▸ **Consegna**:
Trascrivi parola per parola, dal brano su appalti e vigili urbani, il tratto che va da "C’erano una volta" fino a "ordini dell’Ufficio Tributi.".

▸ **Brano**:
▬▬▬▬▬▬
Oggi si fanno gli appalti. Si fanno le gare. Tutto passa dall’ufficio tecnico, che per prepararle ha bisogno di personale, carte, relazioni, tempi. Ma un buco solo non basta: sarebbe antieconomico. Ce ne vogliono almeno venti. E allora si aspetta. Si fa il progetto, poi la gara, poi l’appalto. Nel frattempo, mentre si sistemano quelle venti buche che costano l’ira di Dio tra progetti, gare e carte bollate, se ne aprono altre trenta. Si finisce col rincorrere i crateri, in una giostra senza fine che costa più di quanto renda. Altro che mutua....
C’erano una volta anche i vigili urbani. Ciascun Comune aveva il suo. Giravano per le strade, controllavano, facevano presenza. Non facevano multe. Bastava uno sguardo. Grazie a loro i sindaci si occupavano seriamente di "sicurezza". Oggi? Nei piccoli Comuni non ci sono più, e nelle città li hanno trasformati in messi comunali o, se si preferisce, in commessi. Altro che pattugliamenti e controlli: tutti in ufficio, a protocollare, a gestire la corrispondenza agli ordini dell’Ufficio Tributi.
▬▬▬▬▬▬
▸ **Dati registrati**:
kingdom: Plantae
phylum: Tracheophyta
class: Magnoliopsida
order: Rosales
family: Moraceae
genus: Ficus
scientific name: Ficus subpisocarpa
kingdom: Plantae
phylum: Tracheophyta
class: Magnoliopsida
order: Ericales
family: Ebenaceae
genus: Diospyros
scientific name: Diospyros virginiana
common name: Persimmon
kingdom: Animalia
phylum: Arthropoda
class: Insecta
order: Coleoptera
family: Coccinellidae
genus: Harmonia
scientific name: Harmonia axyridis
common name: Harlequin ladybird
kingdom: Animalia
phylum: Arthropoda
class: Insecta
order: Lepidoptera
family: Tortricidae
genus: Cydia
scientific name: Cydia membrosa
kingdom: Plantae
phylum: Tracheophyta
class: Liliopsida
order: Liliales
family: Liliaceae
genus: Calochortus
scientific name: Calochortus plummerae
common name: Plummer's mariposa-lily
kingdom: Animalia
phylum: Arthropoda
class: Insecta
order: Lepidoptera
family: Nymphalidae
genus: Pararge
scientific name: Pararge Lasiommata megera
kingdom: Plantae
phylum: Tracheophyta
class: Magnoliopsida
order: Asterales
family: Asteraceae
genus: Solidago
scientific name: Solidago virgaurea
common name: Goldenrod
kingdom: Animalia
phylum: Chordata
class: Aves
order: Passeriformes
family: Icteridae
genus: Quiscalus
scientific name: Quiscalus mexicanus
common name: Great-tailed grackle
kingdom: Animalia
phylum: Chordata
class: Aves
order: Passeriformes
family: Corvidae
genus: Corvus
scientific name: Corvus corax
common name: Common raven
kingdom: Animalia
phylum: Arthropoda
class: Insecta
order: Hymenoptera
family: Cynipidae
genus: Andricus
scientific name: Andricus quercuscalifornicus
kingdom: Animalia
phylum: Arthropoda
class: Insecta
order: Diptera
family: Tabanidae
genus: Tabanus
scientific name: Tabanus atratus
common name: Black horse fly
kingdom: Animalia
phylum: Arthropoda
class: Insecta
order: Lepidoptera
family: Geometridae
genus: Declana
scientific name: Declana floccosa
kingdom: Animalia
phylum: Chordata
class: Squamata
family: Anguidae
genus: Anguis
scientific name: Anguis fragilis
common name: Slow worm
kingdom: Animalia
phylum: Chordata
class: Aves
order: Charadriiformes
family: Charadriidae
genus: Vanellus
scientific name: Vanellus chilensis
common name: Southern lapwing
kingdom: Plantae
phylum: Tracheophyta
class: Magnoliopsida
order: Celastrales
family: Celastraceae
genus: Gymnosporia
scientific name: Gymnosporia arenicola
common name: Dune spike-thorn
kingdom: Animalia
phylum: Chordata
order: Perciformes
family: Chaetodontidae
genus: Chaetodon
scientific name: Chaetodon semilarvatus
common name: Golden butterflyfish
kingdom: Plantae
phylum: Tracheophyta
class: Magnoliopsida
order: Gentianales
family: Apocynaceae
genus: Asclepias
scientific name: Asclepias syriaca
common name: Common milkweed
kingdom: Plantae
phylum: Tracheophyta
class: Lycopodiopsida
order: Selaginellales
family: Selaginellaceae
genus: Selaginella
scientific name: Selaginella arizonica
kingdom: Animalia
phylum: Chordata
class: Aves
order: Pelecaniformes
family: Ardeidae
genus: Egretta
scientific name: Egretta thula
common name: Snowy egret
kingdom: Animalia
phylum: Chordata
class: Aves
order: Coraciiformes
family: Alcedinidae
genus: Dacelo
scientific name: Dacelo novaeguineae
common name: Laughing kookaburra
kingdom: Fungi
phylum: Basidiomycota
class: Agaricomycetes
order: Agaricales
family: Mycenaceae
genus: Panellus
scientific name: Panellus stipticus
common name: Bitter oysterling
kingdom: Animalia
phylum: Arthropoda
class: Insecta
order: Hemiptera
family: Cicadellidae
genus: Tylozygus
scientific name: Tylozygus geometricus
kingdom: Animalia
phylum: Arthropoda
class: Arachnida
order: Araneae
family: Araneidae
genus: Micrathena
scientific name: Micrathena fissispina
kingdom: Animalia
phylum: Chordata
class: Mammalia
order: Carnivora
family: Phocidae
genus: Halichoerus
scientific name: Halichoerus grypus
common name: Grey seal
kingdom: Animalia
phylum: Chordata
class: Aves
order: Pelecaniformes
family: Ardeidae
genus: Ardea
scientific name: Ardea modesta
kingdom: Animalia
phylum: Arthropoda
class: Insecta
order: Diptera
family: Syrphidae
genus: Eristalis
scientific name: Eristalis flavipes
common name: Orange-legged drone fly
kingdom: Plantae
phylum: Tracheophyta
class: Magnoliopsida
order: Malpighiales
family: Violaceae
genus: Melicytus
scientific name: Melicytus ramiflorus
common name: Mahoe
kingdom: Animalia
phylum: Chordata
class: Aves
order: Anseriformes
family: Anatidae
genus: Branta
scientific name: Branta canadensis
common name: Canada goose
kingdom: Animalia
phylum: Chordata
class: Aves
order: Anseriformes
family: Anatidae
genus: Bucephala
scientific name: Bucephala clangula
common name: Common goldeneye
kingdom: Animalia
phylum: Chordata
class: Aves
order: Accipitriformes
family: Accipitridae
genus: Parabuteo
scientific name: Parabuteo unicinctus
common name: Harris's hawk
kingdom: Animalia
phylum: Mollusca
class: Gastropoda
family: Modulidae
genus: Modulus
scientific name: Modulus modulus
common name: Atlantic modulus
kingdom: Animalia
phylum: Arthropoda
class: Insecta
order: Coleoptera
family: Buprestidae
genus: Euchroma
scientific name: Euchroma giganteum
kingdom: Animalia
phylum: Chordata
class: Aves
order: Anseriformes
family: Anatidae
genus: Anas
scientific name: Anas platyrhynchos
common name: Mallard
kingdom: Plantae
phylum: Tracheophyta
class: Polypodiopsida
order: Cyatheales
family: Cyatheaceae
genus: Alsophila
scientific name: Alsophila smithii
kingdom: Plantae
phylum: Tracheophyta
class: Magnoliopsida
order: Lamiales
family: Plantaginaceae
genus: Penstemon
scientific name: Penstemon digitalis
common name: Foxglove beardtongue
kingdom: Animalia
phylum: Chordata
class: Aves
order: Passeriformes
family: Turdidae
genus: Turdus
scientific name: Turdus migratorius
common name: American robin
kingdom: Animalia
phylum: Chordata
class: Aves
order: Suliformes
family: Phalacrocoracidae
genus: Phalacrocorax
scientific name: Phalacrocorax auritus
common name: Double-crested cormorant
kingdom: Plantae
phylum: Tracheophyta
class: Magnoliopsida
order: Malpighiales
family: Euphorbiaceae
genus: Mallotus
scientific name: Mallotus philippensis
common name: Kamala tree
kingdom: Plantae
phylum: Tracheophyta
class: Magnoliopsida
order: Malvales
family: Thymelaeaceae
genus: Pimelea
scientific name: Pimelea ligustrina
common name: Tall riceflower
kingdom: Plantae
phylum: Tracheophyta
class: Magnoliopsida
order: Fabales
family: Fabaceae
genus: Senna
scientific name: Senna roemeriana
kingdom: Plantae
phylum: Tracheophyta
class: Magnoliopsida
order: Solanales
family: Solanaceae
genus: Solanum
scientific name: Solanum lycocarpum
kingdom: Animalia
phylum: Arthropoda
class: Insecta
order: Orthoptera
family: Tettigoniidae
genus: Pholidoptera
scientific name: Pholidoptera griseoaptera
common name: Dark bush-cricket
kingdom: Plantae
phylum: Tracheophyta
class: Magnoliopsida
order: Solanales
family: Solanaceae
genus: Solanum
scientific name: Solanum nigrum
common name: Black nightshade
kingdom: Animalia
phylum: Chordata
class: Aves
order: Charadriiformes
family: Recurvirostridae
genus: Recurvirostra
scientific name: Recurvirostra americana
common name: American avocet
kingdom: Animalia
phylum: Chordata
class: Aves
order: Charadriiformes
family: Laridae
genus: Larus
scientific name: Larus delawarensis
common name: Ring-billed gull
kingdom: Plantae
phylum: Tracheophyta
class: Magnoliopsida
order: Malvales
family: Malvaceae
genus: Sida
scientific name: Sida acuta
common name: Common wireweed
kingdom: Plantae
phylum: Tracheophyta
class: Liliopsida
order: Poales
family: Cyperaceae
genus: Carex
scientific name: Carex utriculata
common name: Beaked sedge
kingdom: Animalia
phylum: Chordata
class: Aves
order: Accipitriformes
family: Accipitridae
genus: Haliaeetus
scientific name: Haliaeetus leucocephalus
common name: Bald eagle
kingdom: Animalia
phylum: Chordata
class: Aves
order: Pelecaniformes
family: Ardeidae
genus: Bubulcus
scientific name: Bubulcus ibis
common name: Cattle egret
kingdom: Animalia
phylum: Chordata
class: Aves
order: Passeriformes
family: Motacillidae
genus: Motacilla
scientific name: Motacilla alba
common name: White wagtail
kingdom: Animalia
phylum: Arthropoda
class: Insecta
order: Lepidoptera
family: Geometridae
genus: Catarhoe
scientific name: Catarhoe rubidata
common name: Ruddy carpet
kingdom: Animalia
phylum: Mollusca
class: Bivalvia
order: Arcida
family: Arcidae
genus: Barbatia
▬▬▬▬▬▬
▸ **Risposta scritta**:
C’erano una volta anche i vigili urbani. Ciascun Comune aveva il suo. Giravano per le strade, controllavano, facevano presenza. Non facevano multe. Bastava uno sguardo. Grazie a loro i sindaci si occupavano seriamente di "sicurezza". Oggi? Nei piccoli Comuni non ci sono più, e nelle città li hanno trasformati in messi comunali o, se si preferisce, in commessi. Altro che pattugliamenti e controlli: tutti in ufficio, a protocollare, a gestire la corrispondenza agli ordini dell’Ufficio Tributi.